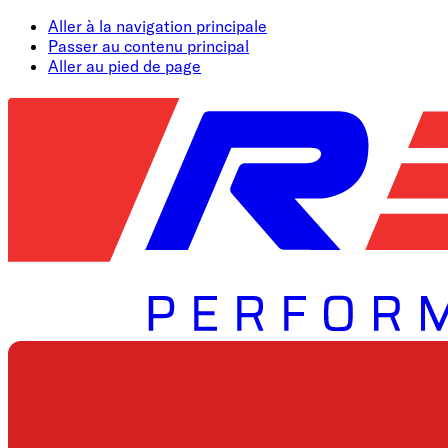
Aller à la navigation principale
Passer au contenu principal
Aller au pied de page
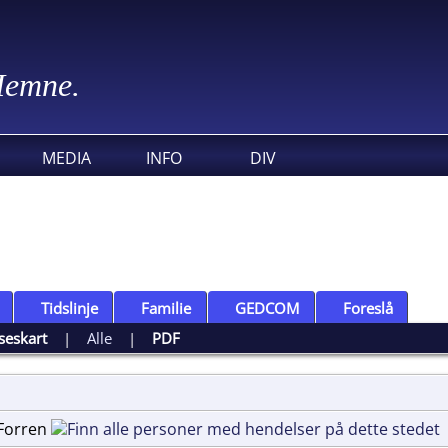
 Hemne.
MEDIA
INFO
DIV
Tidslinje
Familie
GEDCOM
Foreslå
seskart
|
Alle
|
PDF
, Forren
----------
* TASK BRIEF: Whenever a line of the listing above holds the word "Aller", copy that line.

* RESPONSE:
Aller à la navigation principale
Aller au pied de page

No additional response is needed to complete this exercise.